### OBJETIVO DE LA TAREA
Prosigue el texto sobre el arte callejero de Madrid a partir de su última oración.

____ SECCIÓN DE TEXTO

En
Madrid hace tanto ruido que la mirada desconecta, pero las paredes, si
te paras un momento a escuchar, hablan. Están llenas de
palabras, guiños, juegos de colores y perspectivas, humor y
crítica social. Unas veces evidente y bonito, otras feo y
difícil de ver, es el arte de la calle, libertario y
ácrata. Y tienes que darte prisa en ver, porque lo borra el
tiempo, el Ayuntamiento o la falta de respeto. La calle, muy
igualitaria además de cruel, es compartida y muchas veces
disputada por jóvenes recién llegados que ensayan o
copian, se equivocan o aciertan. Siguen las huellas de artistas
consagrados que, a pesar de haber entrado en el circuito del arte,
aún necesitan muros en los que trabajar a hurtadillas,
sintiéndose fuertes, retadores, libres.

________
____ FILAS DE DATOS

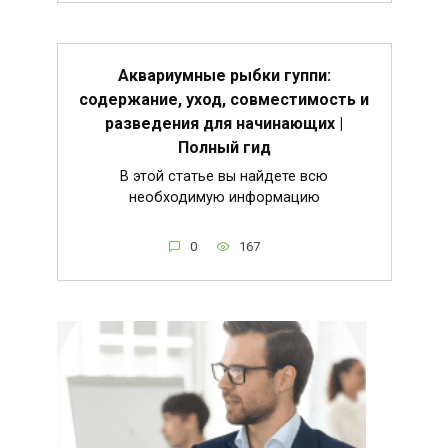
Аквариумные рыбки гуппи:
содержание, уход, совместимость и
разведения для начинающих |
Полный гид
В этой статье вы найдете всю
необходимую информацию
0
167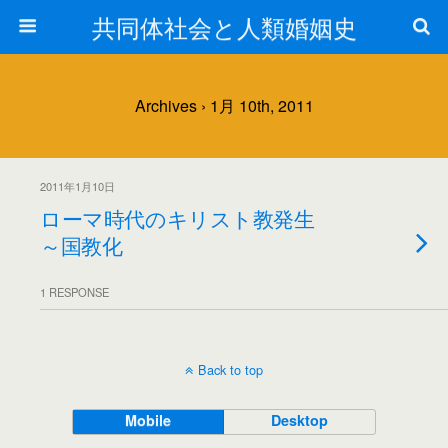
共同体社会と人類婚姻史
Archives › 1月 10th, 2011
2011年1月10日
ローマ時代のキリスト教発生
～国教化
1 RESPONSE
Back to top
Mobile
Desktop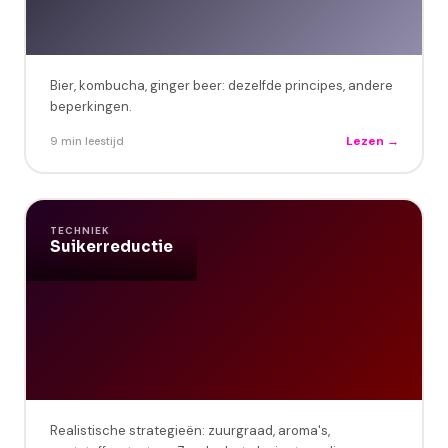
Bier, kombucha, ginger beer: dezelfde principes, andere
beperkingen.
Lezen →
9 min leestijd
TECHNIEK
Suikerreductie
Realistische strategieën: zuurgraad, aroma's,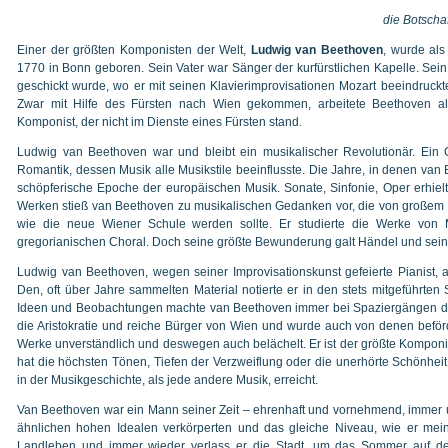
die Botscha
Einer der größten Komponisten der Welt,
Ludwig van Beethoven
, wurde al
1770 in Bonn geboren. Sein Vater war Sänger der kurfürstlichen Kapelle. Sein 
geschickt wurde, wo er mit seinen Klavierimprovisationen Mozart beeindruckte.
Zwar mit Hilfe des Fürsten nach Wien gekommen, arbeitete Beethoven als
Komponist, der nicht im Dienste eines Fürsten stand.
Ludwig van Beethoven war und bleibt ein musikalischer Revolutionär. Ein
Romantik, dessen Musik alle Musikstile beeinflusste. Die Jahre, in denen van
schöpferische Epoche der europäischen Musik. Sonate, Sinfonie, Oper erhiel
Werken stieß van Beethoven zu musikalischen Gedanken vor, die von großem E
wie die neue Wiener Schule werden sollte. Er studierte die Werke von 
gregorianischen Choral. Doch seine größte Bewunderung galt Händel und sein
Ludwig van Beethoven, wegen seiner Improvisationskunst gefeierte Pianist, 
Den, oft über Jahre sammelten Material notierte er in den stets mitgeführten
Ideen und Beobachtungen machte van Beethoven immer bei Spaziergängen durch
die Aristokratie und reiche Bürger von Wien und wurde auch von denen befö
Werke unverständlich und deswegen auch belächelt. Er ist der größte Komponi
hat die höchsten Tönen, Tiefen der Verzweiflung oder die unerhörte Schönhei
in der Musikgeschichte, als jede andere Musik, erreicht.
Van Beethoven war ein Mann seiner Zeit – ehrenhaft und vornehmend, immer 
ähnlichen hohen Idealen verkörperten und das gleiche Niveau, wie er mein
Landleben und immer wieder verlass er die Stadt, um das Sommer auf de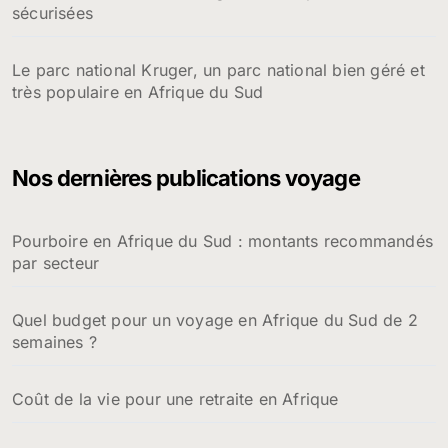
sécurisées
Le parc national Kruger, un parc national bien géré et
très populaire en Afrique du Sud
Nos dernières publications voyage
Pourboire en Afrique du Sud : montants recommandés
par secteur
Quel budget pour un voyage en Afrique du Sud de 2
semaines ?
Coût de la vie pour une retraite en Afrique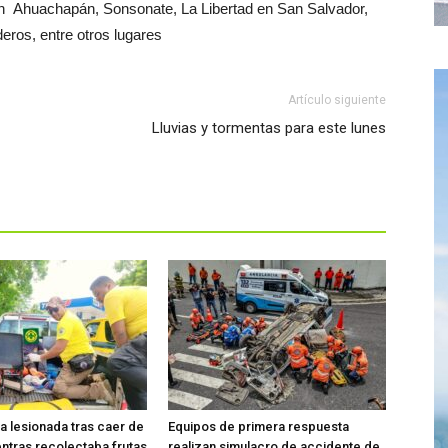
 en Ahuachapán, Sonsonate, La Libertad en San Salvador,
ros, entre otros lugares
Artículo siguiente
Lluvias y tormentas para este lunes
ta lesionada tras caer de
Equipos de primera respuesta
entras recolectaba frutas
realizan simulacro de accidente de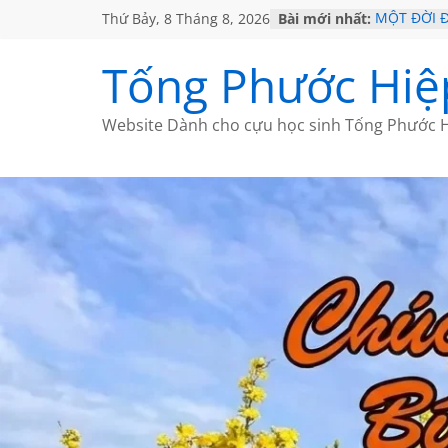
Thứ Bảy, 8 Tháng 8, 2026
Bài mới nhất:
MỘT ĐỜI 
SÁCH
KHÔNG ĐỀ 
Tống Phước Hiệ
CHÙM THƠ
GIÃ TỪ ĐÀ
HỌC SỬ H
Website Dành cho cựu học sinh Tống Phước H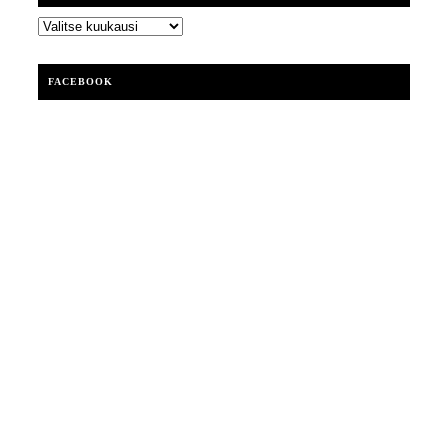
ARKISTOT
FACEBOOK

________

### RESPUESTA AL EJERCICIO
En el paisaje del arte urbano local, lo primero que llama la
atención es una casi total ausencia de obras a gran escala,
sólo un par de medianeras de Blu y de SAM3, hechas para la Noche
en Blanco de 2010, cuando en Cartagena o Valencia se cuentan por
decenas. Tabacalera, Campo de la Cebada, el Patio Maravillas y Esto es
una Plaza, todos espacios de iniciativa ciudadana, son otras islas
donde el gran formato emerge en medio de un páramo de
prohibiciones. A ellas se acaba de sumar esta semana un gigante de
1.800 metros cuadrados titulado Evolución. Ocupa una de las
fachadas del pabellón 12 de Ifema, creado por Suso33, Aryz, SAN,
Herbert Baglione, Okuda y Sixe Paredes dentro del festival Mulafest. En
el mismo marco y también permanente, Boa Mistura ha hecho una
intervención en el suelo, una alfombra de geometrías
entre las naves 12 y 14.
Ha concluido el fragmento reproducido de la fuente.